The claimant appealed to the Appeal Board, taking the position that the employer was not entitled to subrogate against the third-party recovery from the tavern owners because the recovery arose out of the use of a motor vehicle. The Appeal Board denied the appeal and affirmed the judge’s decision, noting that the claimant’s theory of recovery against the driver was under the Motor Vehicle Financial Responsibility Law (MVFRL) and the recovery from the tavern owners was under the Dram Shop Act. The claimant appealed to the Commonwealth Court, which affirmed the judge and the Appeal Board. 
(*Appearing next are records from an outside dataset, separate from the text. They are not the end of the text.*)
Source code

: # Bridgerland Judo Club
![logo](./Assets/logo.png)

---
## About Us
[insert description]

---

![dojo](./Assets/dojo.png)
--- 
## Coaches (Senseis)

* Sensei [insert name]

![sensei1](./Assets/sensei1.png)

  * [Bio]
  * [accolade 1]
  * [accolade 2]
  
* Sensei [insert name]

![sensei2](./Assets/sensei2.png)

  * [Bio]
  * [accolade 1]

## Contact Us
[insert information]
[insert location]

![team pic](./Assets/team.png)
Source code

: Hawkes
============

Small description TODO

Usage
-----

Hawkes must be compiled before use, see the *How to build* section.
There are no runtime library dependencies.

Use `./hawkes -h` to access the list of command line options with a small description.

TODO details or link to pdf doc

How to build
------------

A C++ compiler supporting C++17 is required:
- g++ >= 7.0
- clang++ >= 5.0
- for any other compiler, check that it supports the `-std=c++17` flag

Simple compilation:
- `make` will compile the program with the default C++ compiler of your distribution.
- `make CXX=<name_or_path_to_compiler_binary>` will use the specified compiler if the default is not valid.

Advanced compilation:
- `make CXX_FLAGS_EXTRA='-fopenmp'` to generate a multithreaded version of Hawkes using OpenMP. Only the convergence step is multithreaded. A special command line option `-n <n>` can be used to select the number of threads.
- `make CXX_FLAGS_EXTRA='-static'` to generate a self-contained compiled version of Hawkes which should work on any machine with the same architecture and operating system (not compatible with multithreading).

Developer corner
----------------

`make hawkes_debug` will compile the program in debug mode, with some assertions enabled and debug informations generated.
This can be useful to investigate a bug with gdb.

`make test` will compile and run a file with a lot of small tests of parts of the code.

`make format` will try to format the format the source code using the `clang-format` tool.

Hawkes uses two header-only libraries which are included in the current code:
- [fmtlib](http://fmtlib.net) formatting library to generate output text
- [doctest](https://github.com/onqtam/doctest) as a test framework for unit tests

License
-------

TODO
On appeal, the Pennsylvania Supreme Court considered the issue of whether an employer that pays Heart and Lung Act benefits is entitled to subrogation for a claim in which the employee was injured and asserts motor vehicle negligence and Dram Shop Act-based claims. The court noted that Section 1720 of the MVFRL precludes an employer from subrogating its payment of Heart and Lung Act benefits against a claimant’s third-party recovery in an action arising out of the maintenance or use of a motor vehicle. The court noted that in enacting Section 1720, however, the General Assembly did not use the words “arising under” the MVFRL but, rather, “arising out of.” The court, therefore, held that, based on a clear and unambiguous interpretation of Section 1720 of the MVFRL to the facts of this case, the action through which the claimant asserted his Dram Shop Act claims against the tavern owners arose out of the maintenance or use of a motor vehicle. The court said that the lawsuit, as a whole, filed against both the driver and tavern owners constituted the “action” for purposes of Section 1720. Further, the action originated from the motor vehicle collision. Accordingly, the court held that Section 1720 clearly and unambiguously precludes an employer from subrogating its payment of Heart and Lung Act benefits against a claimant’s third-party settlement of his Dram Shop Act claims with tavern owners because such an action arises out of the maintenance or use of a motor vehicle.